- _Task brief_: Under this line are the records; repeat exactly the lines starting at the one containing "سنسور از نوع" and ending at the one containing "Cele mai noi descendent", omitting pictures.

- _Source data_:

■ ■ ■ ■ ■ ■ ■

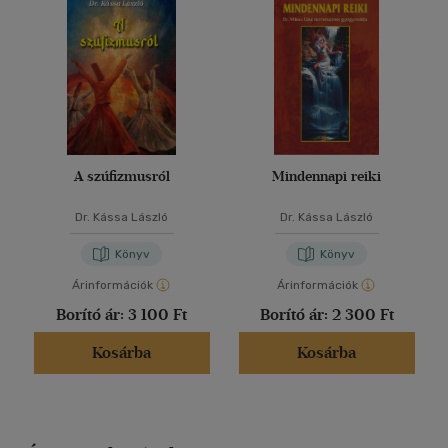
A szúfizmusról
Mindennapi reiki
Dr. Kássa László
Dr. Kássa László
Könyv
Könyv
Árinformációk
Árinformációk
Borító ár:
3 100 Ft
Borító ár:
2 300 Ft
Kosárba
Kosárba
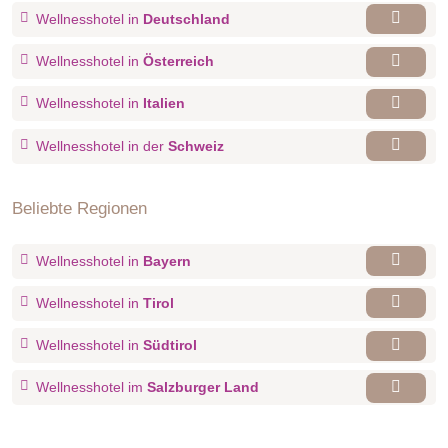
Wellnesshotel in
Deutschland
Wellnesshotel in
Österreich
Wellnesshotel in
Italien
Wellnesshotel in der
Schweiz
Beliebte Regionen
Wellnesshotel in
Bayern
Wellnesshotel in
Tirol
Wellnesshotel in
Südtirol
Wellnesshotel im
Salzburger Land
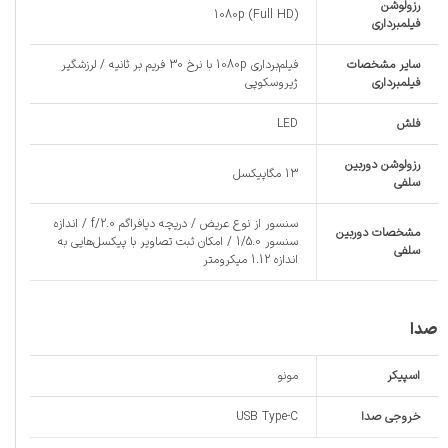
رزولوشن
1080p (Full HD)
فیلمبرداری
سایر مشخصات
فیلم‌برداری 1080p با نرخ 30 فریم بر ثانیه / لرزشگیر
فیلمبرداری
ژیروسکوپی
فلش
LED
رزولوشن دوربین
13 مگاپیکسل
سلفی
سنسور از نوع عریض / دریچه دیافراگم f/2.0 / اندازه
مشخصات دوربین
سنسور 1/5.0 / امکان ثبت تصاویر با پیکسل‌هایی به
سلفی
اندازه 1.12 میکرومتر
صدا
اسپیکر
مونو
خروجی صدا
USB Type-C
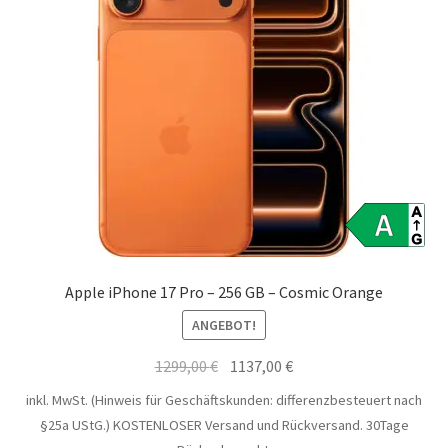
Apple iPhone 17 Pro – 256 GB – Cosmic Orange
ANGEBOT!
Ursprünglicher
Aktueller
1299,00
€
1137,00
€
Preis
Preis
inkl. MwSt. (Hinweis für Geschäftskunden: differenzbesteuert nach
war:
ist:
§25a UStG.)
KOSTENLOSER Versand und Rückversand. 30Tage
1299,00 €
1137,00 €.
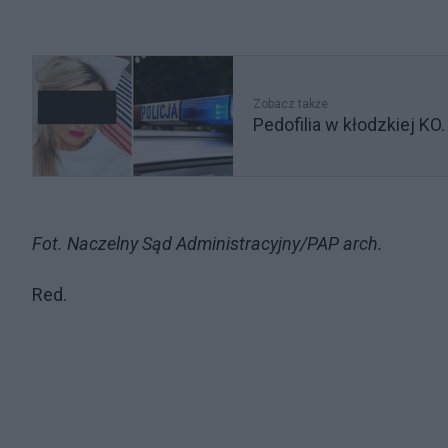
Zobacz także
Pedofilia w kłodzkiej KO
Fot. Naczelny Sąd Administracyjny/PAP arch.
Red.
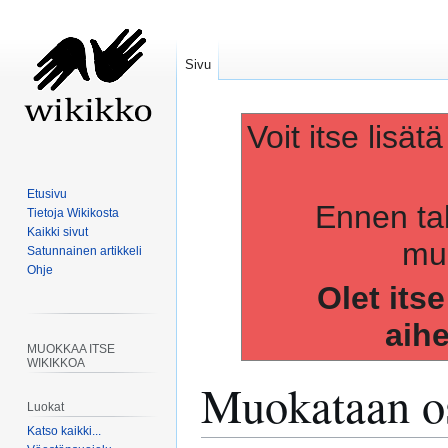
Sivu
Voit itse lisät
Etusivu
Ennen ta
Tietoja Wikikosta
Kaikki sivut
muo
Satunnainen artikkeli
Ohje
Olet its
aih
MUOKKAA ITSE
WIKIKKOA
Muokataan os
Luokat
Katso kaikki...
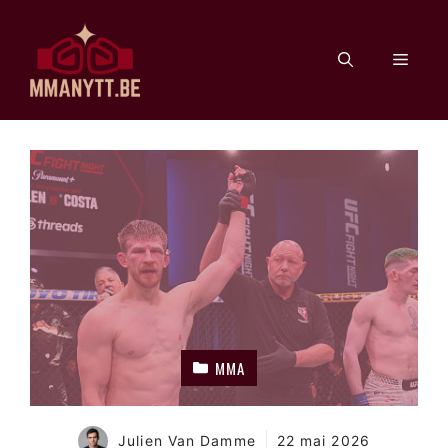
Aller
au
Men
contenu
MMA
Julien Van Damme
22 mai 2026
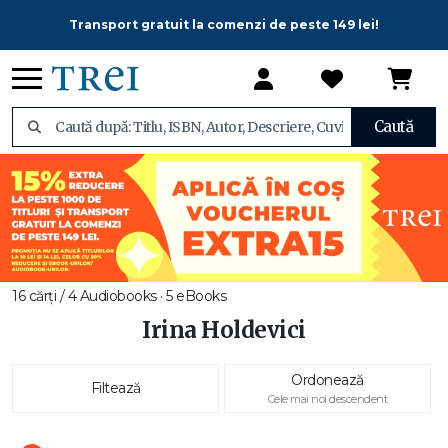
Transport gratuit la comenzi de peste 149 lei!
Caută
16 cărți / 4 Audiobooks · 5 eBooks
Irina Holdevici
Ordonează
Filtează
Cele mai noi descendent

■ ■ ■ ■ ■ ■ ■

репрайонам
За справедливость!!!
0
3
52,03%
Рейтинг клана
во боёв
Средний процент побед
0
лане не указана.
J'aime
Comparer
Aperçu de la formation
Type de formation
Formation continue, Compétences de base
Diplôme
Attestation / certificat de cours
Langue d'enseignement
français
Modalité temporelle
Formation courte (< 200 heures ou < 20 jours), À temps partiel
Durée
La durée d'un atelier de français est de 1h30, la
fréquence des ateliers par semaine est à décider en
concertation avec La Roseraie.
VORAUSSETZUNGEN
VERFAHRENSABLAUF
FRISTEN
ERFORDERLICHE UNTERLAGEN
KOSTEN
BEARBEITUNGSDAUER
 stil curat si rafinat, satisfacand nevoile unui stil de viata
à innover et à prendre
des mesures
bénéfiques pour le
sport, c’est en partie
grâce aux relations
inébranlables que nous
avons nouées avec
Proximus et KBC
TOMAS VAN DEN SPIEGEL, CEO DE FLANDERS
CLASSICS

■ ■ ■ ■ ■ ■ ■

- _Answer to this task_:
سنسور از نوع عریض / دریچه دیافراگم f/2.0 / اندازه
مشخصات دوربین
سنسور 1/5.0 / امکان ثبت تصاویر با پیکسل‌هایی به
سلفی
اندازه 1.12 میکرومتر
صدا
اسپیکر
مونو
خروجی صدا
USB Type-C
Apple iPhone 17 Pro – 256 GB – Cosmic Orange
ANGEBOT!
Ursprünglicher
Aktueller
1299,00
€
1137,00
€
Preis
Preis
inkl. MwSt. (Hinweis für Geschäftskunden: differenzbesteuert nach
war:
ist:
§25a UStG.)
KOSTENLOSER Versand und Rückversand. 30Tage
1299,00 €
1137,00 €.
Zobacz także
Pedofilia w kłodzkiej KO
Fot. Naczelny Sąd Administracyjny/PAP arch.
Red.
Sivu
Voit itse lisät
Etusivu
Ennen ta
Tietoja Wikikosta
Kaikki sivut
muo
Satunnainen artikkeli
Ohje
Olet its
aih
MUOKKAA ITSE
WIKIKKOA
Muokataan os
Luokat
Katso kaikki...
Aller
au
Men
contenu
MMA
Julien Van Damme
22 mai 2026
Transport gratuit la comenzi de peste 149 lei!
Caută
16 cărți / 4 Audiobooks · 5 eBooks
Irina Holdevici
Ordonează
Filtează
Cele mai noi descendent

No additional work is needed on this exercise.